My photo of the ruins of Krema II
My photo below shows the ruins of Krema II where the ash pond is located, although the ash pond is not shown in this view. The brick building in the background is the kitchen in the women’s camp.

My photo of the ruins of Krema II
The following quote is from the news article in the link above:
Begin quote
For my column this week, I would like to share with you the comments I made at our synagogue’s annual Yom Hashoah program on Wednesday evening. They are, in every way, what I would want to say to all of you on this occasion…
If the Passover Haggadah, commemorating a historical event that took place thousands of years ago, drove our imaginations with four questions, a relatively meager text and some clever if enigmatic songs, then what might we possibly say about the Shoah that would be adequate to the task at hand?
The quick answer to that question is, of course, nothing– nothing at all. At the risk of descending quickly into cliché, there simply are no words that are adequate to the task of recounting the myriad horrors that were perpetrated by the Nazis and their sympathizers against our people, the Jewish people, simply because they were Jewish. That is the quickest answer to the question, and certainly the most accurate. The problem with it, however, is that saying “there’s nothing to say” says nothing, and the reason why we are here is because of the categorical imperative to say something– to remember what was done to us, and to pass those memories on. We may not be able to explain it, and certainly not understand it or even adequately describe it, but remembering the Shoah is not- cannot- be a silent activity. It demands words, poetry, music, prayer, and yes, silence – all of which we engage in this evening.

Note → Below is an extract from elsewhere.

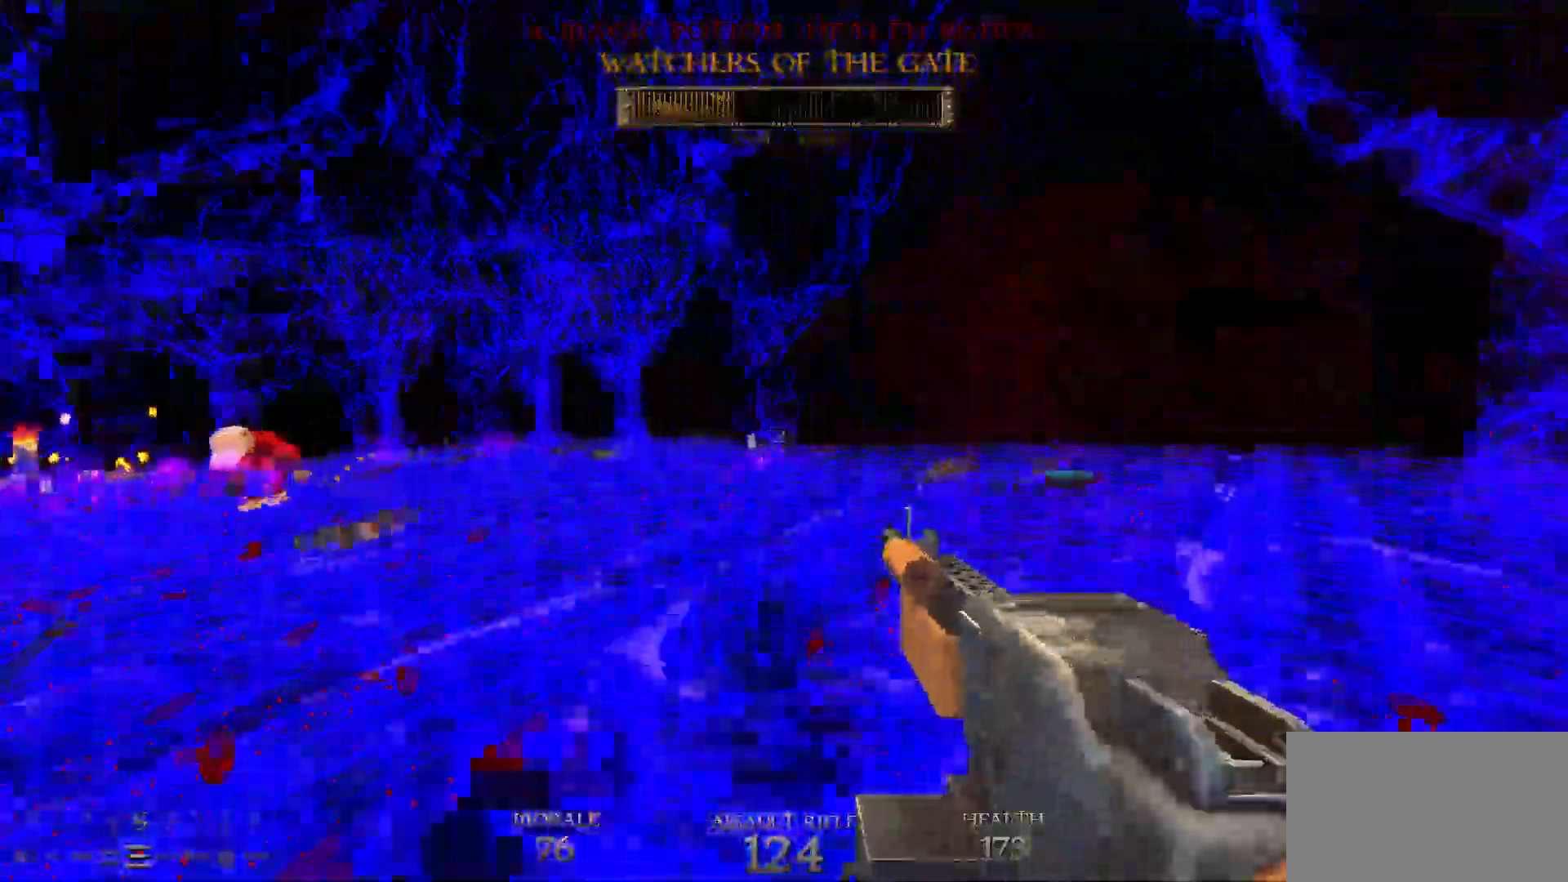
{"keys": ["d", "w"], "mouse": [], "events": [[33, "space", "up"], [183, "d", "up"], [367, "d", "down"]]}
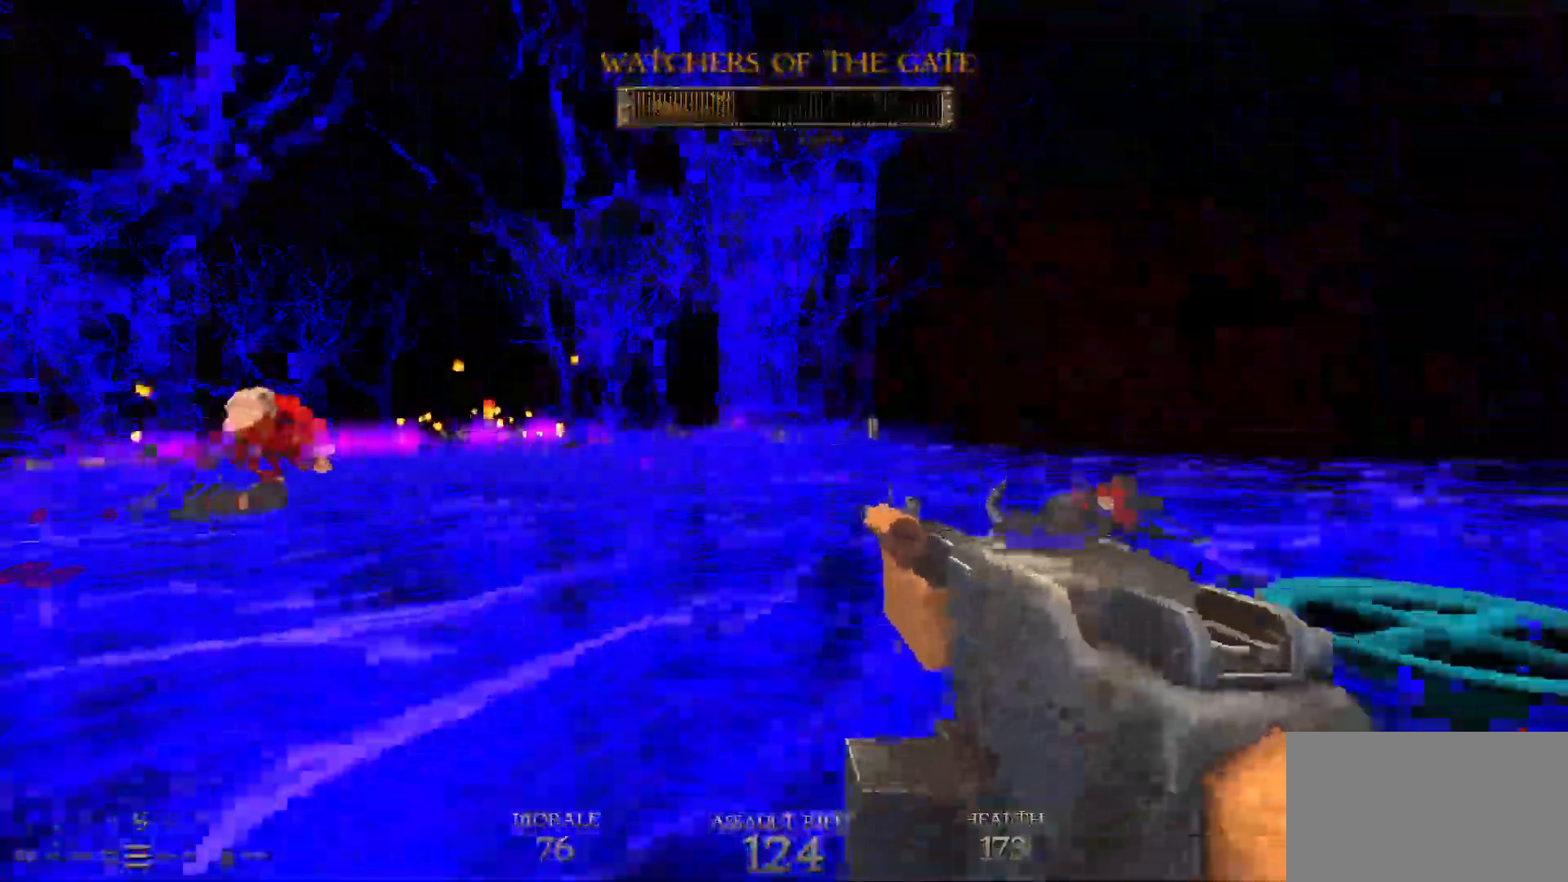
{"keys": ["d", "w"], "mouse": [], "events": []}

Read more at http://www.thejewishweek.com/features/rabbis-world/yom-hashoah-reflections-2016-5776#TjrEeoRTYFRhdDPh.99

My photo of another view of Krema II ruins
Krema II was constructed by the Huta Corporation, according to a design by Architect Georg Werkmann, which was modified by Walter Dejaco.
In 1972, Walter Dejaco was tried in a German court on a charge of aiding and abetting mass murder; he was acquitted of this charge. He claimed that he did not know that the morgue room, called Leichenkeller 1 on the building blueprint, was actually intended to be used as a gas chamber. The undressing room was called Leichenkeller 2 on the blueprint of the building. Leichenkeller is the German word for Corpse Cellar. On the blueprints of Krema IV and Krema V, also designed by Walter Dejaco, the gas chambers are called shower rooms.